» 演習課題
1. 周手術期の小児看護に関する研究報告によると、研究期間はいつからいつまでか。
2. 周手術期の小児看護に関する研究報告を、最後の文のあとから書き継げ。

研究課題/領域番号 |
26861947
|
研究機関 | 国立研究開発法人国立国際医療研究センター |
研究代表者 |
林原 健治 国立研究開発法人国立国際医療研究センター, その他部局等, 助教 (70596238)
|
研究期間 (年度) |
2014-04-01 – 2018-03-31
|
キーワード | 小児看護学 / 周手術期 / 麻酔 |
研究実績の概要 |
当該年度は、前年度に実施した臨床研修に関する報告書を作成した。臨床研修では、周手術期の子どもとその家族に関わる病棟看護師および手術室看護師の実践をフィールドワークを通して、本研究課題の基盤となる看護実践の特徴を質的に明らかにした。また、その研修成果についてはフィールドワークを実施した臨床現場に還元した。研修成果は以下の通りであった。 看護師は術前の経口摂取制限や前投薬を受ける子どもやその家族とコミュニケーションを図り、子どもの苦痛を可能な限り軽減しながらも確実に前投薬を行うために、また、前投薬後に予測される危険を回避し子どもの安全を確保するため、家族とともに子どもに関わっていた。そして、看護師は手術を目前に控え不安が高まっている子どもを励まし、子どもの気分転換を図り、家族が少しでも安心して子どもに関われるように家族を支えることにより、子どもの心理的苦痛を可能な限り軽減できるように関わっていた。さらに、手術室という非日常的な環境において手術に向けて速やかな準備が必要とされる中、看護師は不安や緊張が高まる子どもと家族の心理的支援を重視して関わっていた。また、麻酔の導入と覚醒においてはまず何よりも子どもの安全を最優先し、常に安全を確保するために関わっていた。 術後、看護師は子どもの頑張りを称え子どもの自尊感情を大切にして関わっていた。また、子どもと家族が互いに安心して関われるように速やかに環境を整えるとともに、術後の回復過程における子どもの苦痛を最小限にすることにより、子どもが出来るだけ安楽に過ごせるように関わっていた。そして、看護師は術後の子どもの状態について異常の早期発見のための体制を整えながら、子どもの順調な回復過程を支え、元の日常生活への適応を促進していた。

» データ
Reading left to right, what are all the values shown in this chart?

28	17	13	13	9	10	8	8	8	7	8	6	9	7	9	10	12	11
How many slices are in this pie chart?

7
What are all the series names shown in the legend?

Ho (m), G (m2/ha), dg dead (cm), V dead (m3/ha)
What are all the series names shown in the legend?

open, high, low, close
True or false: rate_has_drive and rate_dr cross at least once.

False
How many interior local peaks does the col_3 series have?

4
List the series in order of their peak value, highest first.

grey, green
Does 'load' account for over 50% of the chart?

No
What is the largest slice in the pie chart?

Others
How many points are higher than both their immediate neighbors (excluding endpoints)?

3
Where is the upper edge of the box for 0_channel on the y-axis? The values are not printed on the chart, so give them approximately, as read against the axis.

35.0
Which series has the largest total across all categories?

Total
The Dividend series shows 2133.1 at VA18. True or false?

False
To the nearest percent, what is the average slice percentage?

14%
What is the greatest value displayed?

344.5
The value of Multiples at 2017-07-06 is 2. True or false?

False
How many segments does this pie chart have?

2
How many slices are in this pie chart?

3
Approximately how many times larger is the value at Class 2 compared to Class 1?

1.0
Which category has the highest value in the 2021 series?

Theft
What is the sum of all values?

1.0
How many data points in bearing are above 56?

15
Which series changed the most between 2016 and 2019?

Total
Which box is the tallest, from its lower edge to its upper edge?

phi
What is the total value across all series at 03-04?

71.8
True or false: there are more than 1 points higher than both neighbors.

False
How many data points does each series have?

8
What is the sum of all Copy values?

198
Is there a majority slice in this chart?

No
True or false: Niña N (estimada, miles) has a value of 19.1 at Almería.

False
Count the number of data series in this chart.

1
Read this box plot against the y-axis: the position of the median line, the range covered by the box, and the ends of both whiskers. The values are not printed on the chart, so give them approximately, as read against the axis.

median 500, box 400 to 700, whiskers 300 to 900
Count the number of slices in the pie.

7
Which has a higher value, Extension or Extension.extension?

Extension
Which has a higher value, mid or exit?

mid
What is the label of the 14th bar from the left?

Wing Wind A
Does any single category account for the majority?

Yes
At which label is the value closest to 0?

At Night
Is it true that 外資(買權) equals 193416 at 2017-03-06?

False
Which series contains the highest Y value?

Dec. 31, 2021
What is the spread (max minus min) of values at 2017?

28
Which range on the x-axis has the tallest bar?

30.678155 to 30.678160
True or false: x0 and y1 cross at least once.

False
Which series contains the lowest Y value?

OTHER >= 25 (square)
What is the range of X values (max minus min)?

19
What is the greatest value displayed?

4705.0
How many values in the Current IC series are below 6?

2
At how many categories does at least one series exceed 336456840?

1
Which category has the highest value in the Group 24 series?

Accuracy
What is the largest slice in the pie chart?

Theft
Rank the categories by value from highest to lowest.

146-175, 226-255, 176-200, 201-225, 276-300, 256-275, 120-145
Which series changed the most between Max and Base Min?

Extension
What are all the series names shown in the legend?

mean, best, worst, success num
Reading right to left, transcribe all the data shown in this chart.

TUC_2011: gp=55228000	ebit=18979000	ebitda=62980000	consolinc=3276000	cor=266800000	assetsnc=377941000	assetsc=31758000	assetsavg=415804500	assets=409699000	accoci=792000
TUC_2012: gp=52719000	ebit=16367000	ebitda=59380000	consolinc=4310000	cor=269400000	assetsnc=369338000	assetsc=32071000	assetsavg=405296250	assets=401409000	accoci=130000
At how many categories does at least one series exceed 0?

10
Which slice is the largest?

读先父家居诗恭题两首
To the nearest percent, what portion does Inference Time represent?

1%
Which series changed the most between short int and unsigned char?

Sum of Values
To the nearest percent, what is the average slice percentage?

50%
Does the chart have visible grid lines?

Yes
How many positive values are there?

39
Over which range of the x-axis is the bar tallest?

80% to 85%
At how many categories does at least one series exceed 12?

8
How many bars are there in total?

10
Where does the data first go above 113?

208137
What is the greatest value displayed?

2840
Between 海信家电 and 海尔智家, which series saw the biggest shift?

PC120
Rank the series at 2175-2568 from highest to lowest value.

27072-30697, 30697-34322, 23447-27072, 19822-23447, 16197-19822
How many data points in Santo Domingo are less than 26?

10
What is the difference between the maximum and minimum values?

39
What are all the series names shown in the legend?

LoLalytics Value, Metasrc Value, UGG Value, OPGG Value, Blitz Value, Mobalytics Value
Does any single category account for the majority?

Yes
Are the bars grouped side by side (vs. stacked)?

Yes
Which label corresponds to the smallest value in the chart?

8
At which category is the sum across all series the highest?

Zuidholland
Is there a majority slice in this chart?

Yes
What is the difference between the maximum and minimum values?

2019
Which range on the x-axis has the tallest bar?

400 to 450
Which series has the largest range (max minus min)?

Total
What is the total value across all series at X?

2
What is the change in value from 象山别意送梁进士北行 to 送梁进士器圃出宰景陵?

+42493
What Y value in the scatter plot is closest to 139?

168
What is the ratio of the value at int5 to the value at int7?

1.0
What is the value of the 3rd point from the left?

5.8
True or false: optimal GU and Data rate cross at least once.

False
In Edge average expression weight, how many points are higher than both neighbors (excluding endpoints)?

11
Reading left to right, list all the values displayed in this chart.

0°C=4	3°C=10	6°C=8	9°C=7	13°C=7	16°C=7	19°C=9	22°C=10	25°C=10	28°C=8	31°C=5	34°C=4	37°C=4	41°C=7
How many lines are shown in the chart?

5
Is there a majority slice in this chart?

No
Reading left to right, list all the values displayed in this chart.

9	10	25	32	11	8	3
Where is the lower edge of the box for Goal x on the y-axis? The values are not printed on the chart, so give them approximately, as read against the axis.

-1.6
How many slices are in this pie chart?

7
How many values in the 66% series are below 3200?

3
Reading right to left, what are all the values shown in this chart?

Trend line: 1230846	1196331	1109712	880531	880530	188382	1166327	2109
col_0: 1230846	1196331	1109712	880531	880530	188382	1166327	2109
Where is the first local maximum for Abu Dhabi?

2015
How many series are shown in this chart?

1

» 解答
1. 2014年4月1日から2018年3月31日までである。

2.
|
現在までの達成度 (区分) |
現在までの達成度 (区分)
4: 遅れている
理由
本研究計画は今年度を最終年度とするも、具体的な研究成果に至っていない。研究者自身の準備不足により、研究活動を推進するために必要な心理社会的サポートを周囲の人的資源から十分に得ることができなかったことが大きな要因と考える。今後は出来る限り研究計画を再修正し、研究課題の達成に向けて取り組む。
|
今後の研究の推進方策 |
フィールドワークを実施した医療施設を中心に研究の実施について依頼し、了承を得られた施設においてインタビュー調査を実施する。調査結果については質的に分析する。
|
次年度使用額が生じた理由 |
当該年度については前年度より引き続き研究活動が滞っており、研究活動における必要経費は当初の計画に比較して少額に収まった。
|
次年度使用額の使用計画 |
前年度の繰り越しを当該年度の研究活動において活用する。謝金等が支出の中心になる予定である。